My current list of ideas has slowly formed from people (family and friends)
asking me "can you build an app for this thing because I hate doing xyz".
Other ideas have come from things that annoy me personally. So I'm pretty
happy with my thought process in regards to where I'm getting potential
product ideas. Currently where I'm at is trying to decide which of these
potential projects am I going to settle on. I've had ideas piling up over the
last few years and now I have to strike out all but one.

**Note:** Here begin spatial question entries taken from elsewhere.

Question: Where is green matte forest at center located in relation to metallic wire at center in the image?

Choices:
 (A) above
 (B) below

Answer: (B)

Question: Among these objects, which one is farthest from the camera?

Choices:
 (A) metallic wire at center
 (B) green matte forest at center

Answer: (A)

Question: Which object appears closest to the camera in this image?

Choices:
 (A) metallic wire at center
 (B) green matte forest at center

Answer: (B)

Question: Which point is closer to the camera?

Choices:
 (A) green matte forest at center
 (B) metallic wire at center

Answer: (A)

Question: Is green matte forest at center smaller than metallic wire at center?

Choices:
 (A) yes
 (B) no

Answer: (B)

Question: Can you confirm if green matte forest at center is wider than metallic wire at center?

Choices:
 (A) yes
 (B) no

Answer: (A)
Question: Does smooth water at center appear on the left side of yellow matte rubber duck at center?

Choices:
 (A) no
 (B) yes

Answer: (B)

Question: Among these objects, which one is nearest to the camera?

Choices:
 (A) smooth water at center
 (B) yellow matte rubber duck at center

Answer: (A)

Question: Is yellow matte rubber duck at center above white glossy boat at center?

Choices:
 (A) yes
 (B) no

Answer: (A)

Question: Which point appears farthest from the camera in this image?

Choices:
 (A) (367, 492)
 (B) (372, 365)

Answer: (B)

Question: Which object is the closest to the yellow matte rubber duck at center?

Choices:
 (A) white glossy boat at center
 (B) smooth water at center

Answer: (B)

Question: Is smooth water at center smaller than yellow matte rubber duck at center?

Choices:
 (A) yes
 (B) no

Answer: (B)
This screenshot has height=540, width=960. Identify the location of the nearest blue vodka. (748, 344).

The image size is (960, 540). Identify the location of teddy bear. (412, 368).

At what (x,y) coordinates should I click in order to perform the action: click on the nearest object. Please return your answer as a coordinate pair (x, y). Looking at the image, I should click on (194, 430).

So now I'm in the frame of mind where I'm thinking if I do idea A it's
probably not going to be the next big thing but it's quite possible I'll make
a good go of it. Or for idea B I'm thinking it's a long shot but if I pulled
it off it might really go somewhere. I think I'm looking for a reason to pick
one idea over another. Is it just a case of doing whatever seems like the most
fun (after filtering ideas based on merit)? That doesn't sound like a bad
plan. Or is a small but manageable first step the right approach and leave any
grand ideas for a later time when my experience in developing a product has
matured?

As to switching stacks. I thought about that long and hard. I've dabbled in
Linux over the last two years and have picked up a little Python. I know it's
not ideal adding the extra overhead of learning a new language and environment
but sometimes you just have to do what your gut says. And I've been hankering
to leave the MS world behind for a while now. I think once you're running
Cygwin as you CLI, using a Vim emulator in Visual Studio, and drooling at the
thought of using PostgreSQL as your DB of choice it's probably time to change
stack.

I appreciate the time you took to write out that reply.